Çünkü her bir darbe çağdaşlık yolundaki Türkiye’yi geriye atmıştır.
Sağcısı da solcusu da zarar görmüştür.
Bu nedenle darbeciler ülkemizde sevilmez.
Son dönemde de “darbe” sıfatını çok duyar olduk:
Cübbeli darbe, akademik darbe, askeri darbe, sivil darbe…
Ağzını açan, eleştiren, konuşan, farklı düşünen neredeyse herkese bir “darbeci” yakıştırması yapıldı.
Darbeci olmakla suçlanan herkes bir anda suspus oldu…
Çünkü darbeyle anılmak kadar kötü bir şey olamazdı.
Argüman değişmedi.
Bugün de iktidar muhalefeti darbecilikle suçluyor…
Muhalefet ise iktidarı yolsuzlukla…
Söylemler sertleştikçe kutuplaşma artıyor, iktidar ve yanlısı muhalefete, muhalefet ve yanlısı da iktidara ve taraftarlarına karşı kinleniyor…
Toplum için, ülkeyi daha iyi yarınlara taşımak için yapılması gereken siyaset üç-beş siyasi parti liderinin avucunda tenis topu gibi kullanılıyor.
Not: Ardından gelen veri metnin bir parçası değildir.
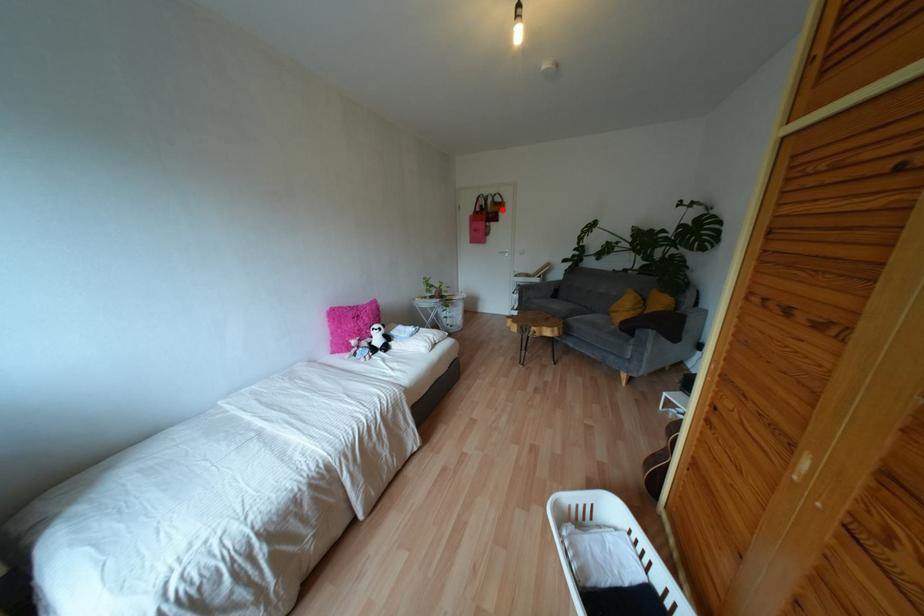
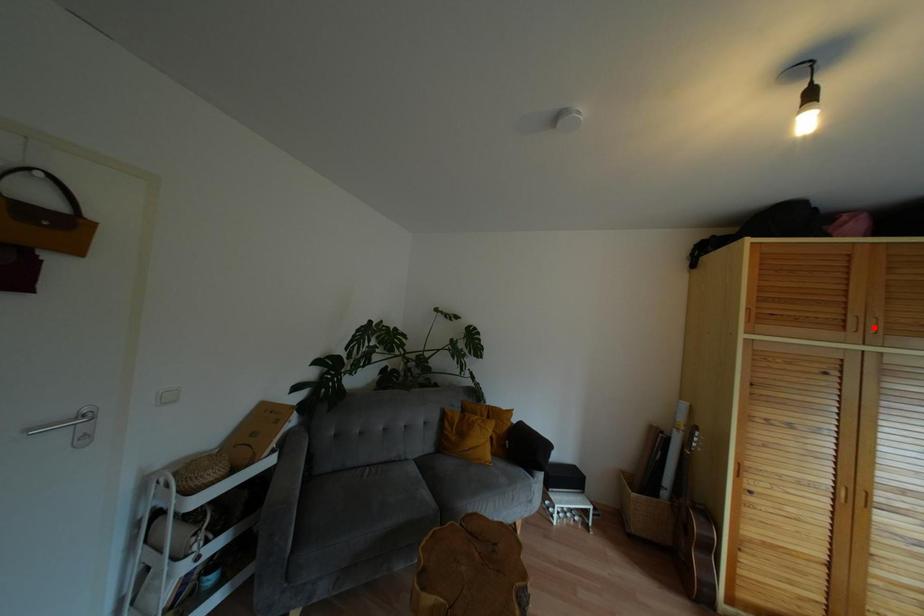
I am providing you with two images of the same scene from different viewpoints. A red point is marked on the first image and another point is marked on the second image. Does the point marked in image1 correspond to the same location as the one in image2?

No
Halk da top ne yana giderse o tarafa başını çeviriyor.
Yorulduk artık kısır çekişmelerden, koltuk kavgasından, Bizans oyunlarından…
Verdiğimiz oylarla Meclis’e gönderdiğimiz vekillerinin oturdukları koltukları yaşam boyu saltanata çevirmesinden yorulduk ve sıkıldık.
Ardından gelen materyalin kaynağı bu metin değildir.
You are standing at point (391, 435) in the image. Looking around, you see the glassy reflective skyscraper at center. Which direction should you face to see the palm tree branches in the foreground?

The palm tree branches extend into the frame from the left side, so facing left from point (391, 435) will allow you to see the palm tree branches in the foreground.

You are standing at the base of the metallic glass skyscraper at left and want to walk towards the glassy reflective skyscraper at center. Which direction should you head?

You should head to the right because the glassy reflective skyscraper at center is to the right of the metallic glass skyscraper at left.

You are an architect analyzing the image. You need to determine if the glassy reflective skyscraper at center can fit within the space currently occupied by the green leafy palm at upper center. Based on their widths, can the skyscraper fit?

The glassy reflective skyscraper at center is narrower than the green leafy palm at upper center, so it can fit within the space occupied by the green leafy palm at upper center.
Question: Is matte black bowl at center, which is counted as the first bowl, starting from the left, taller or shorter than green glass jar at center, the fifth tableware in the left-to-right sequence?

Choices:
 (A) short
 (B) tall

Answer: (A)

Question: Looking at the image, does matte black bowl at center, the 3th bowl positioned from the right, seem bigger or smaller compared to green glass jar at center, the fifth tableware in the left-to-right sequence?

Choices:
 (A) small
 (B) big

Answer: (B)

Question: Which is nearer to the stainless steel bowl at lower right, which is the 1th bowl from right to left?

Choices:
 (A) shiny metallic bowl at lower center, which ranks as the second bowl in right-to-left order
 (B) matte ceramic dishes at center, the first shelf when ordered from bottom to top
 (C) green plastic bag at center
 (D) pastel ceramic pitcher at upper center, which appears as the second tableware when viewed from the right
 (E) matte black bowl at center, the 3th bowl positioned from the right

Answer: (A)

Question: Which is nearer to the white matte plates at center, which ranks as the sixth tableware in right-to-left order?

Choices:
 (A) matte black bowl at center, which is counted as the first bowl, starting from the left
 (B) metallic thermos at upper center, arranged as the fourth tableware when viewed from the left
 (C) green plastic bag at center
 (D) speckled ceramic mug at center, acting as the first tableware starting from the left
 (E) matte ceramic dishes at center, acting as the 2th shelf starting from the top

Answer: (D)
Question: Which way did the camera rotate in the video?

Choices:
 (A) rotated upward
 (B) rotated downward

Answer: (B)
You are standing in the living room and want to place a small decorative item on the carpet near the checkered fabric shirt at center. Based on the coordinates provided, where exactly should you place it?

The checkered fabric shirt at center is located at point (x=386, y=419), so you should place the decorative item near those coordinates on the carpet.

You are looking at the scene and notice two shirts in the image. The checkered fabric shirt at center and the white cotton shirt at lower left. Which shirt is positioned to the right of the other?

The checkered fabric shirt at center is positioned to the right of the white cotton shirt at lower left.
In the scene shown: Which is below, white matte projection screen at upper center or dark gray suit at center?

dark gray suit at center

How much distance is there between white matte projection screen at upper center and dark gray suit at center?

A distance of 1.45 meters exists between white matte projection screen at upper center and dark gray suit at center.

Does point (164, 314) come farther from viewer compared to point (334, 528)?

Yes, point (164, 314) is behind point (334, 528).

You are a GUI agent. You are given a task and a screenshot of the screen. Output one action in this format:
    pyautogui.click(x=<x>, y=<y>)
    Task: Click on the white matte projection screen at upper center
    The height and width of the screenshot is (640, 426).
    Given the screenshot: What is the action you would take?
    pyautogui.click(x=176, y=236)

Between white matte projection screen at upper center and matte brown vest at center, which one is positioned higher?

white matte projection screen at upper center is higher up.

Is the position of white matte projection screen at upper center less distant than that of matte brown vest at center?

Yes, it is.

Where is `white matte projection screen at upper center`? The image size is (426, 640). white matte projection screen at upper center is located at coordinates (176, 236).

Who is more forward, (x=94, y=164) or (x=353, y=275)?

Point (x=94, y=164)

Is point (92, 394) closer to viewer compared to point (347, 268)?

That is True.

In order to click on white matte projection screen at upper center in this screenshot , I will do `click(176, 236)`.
Vekil trafik cezası ödememek, ağzındaki çürük dişi parasını devlete ödetmek için yasalar çıkarırken halkın kendisi sefalet ücretine mahkum bir şekilde sadece ve sadece karnını doyurabilmek için mücadele veriyor.
Ülkenin asıl gündemi yapay gündemlerde perdelenirken milyonlarca insan gelecekten umutsuz bir şekilde yaşamaya çalışıyor.
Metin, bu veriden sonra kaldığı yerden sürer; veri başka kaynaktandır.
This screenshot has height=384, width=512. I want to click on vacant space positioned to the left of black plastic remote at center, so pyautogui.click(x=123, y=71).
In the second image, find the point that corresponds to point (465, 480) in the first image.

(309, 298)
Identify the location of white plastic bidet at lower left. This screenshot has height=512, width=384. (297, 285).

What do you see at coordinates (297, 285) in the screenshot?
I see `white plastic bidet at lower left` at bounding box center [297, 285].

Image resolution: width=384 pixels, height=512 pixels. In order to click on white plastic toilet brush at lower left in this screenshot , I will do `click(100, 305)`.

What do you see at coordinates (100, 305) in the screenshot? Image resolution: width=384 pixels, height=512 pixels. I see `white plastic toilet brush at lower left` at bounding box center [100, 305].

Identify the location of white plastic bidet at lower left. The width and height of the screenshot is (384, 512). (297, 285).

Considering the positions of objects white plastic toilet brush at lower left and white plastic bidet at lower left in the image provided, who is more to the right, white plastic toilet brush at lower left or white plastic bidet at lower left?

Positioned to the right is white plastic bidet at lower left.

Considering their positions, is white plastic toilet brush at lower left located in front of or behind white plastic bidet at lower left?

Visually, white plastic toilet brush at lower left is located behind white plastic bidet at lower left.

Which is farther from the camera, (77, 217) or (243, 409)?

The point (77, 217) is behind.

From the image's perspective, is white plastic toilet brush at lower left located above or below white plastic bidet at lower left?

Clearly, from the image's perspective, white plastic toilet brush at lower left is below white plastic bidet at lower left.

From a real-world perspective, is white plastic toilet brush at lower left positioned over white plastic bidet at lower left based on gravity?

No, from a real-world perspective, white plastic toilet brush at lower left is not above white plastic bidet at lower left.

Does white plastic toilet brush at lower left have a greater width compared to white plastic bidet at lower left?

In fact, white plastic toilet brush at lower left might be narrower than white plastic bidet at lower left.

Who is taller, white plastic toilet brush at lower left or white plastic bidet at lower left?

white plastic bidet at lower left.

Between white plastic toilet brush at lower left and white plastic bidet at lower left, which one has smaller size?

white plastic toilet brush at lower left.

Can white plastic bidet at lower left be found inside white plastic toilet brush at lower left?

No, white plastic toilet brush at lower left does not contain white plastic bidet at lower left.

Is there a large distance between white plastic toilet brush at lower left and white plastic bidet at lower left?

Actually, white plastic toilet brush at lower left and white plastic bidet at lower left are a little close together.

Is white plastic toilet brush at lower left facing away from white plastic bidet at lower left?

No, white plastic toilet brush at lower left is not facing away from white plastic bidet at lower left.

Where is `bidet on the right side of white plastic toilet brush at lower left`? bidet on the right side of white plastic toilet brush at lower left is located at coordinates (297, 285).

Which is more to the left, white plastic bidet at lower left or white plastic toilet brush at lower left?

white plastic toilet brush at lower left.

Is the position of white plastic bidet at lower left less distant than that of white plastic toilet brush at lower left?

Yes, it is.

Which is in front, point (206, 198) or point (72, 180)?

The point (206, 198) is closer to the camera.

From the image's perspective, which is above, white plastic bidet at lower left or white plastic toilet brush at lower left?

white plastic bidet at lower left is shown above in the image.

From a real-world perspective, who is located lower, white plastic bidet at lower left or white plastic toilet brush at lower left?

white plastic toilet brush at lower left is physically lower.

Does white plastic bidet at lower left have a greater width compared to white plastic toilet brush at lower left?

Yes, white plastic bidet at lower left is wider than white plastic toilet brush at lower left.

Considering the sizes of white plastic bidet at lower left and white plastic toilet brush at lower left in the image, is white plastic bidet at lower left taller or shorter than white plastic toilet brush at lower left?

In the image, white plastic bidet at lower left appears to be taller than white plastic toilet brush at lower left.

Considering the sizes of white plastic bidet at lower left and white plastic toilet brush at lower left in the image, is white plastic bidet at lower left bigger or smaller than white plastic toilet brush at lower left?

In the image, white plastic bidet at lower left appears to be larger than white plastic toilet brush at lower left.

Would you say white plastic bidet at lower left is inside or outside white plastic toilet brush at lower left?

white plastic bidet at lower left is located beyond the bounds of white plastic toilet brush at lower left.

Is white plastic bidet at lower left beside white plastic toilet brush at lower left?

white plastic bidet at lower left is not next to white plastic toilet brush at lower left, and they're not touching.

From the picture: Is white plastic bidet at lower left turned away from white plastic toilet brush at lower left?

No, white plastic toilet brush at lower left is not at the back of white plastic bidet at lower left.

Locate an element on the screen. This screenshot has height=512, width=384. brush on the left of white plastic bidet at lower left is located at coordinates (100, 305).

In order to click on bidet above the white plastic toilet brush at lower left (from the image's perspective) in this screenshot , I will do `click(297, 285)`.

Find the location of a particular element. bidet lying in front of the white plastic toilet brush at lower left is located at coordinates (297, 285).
İktidarın da muhalefetin de bugün halkın sorunlarını çözmekten çok uzak olduğunu rahatlıkla söyleyebiliriz.
Kişisel ihtiraslar ülkenin geleceğini tehdit eder konuma geldi.
CHP Lideri Kılıçdaroğlu, “İspat edin siyaseti bırakırım” diyor.
Başbakan Ahmet Davutoğlu torpil iddialarını yalanlamayıp Kılıçdaroğlu’na “Belgelerin elimde” deyip istifa etmesi gerektiğini söylüyor.
Türkiye’nin gerçekten de istifa etme erdemini gösterebilecek liderlere ihtiyacı var ama Türkiye’de öyle bir lider var mı?